Shanghai, which has been in near complete lockdown for a month to contain the current wave of the virus, the worst to hit China since the pandemic began in Wuhan two years ago, has reported 450,000 Covid-19 cases since March 1.

Yet for weeks, Shanghai officials reported no deaths in the entire city from Covid. On April 18, officials finally started announcing a death count, and now says 36 people have died this week, mostly elderly.

A Wall Street Journal reconstruction of the Donghai hospital outbreak provides a more complete picture of the suffering in China’s financial capital, with at least 40 deaths of Donghai residents alone as of April 6. The deaths came after Covid spread through the hospital, sickening hundreds of patients and staff, according to more than a dozen patient families and health workers, WeChat messages and hospital documents.

China’s vaccines against Covid-19 were never that effective, and evidence suggests that the Chinese vaccines are even less against effective against Omicron. Still, I suppose you would rather have a somewhat effective vaccine than no vaccine. But in a baffling decision, the Chinese vaccination program didn’t focus on the elderly: “Despite a high rate of vaccination in China overall, with 88 percent in the country vaccinated, millions of elderly people, including most of Donghai’s residents, remain unvaccinated.
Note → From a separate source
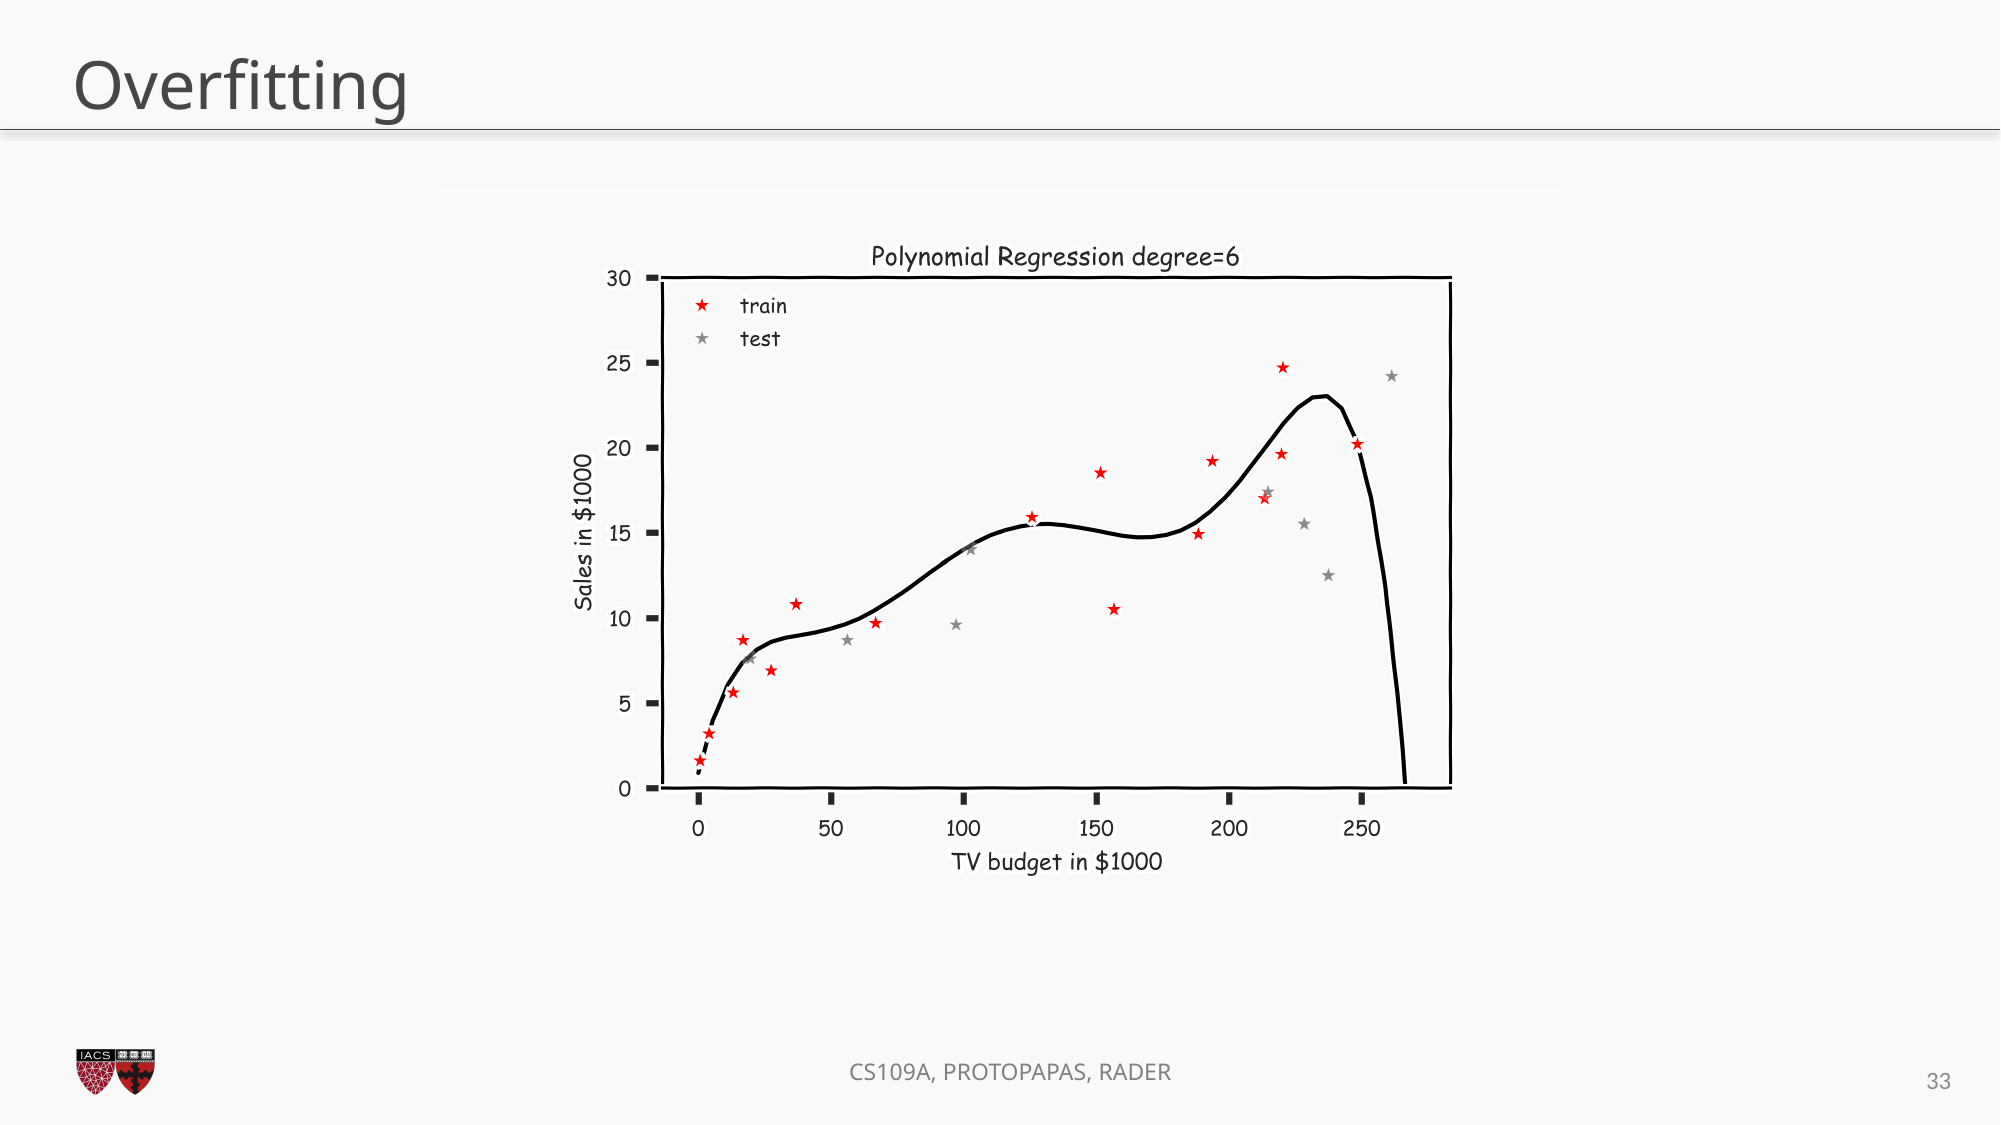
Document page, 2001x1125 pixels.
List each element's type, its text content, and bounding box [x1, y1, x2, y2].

In Shanghai, only 62 percent of people 60 and over are vaccinated. The rate drops to a minuscule 15 percent for those over 80.”

China’s National Bureau of Statistics warned in May of last year that “increasing elderly population will reduce the supply of labor force and increase the burden on families’ elder care and the pressure on the supply of basic public services. . . . The aging of the population has further deepened, and in the coming period, (we will) continue to face pressure for the long-term balanced development of the population.” Decades of the One Child Policy have created a gender imbalance, and much fewer workers and a much larger group of aging and elderly who need care.

I suppose if an autocratic regime were cynical and cruel enough, they could see Covid-19 as an opportunity to thin the herd of senior citizens, to alleviate the country’s mounting costs of elder care in future years.

As I wrote back in December, “Never mind straight answers on the origin of Covid-19 in China; we can’t even get straight answers on the status of Covid-19 in China right now. Everyone in public health and international diplomacy knows it. And just about everyone averts their eyes from the nonsensically incredible official statistics from Beijing, because they’re hoping that ignoring the current lie will make the Chinese government more honest in the future.”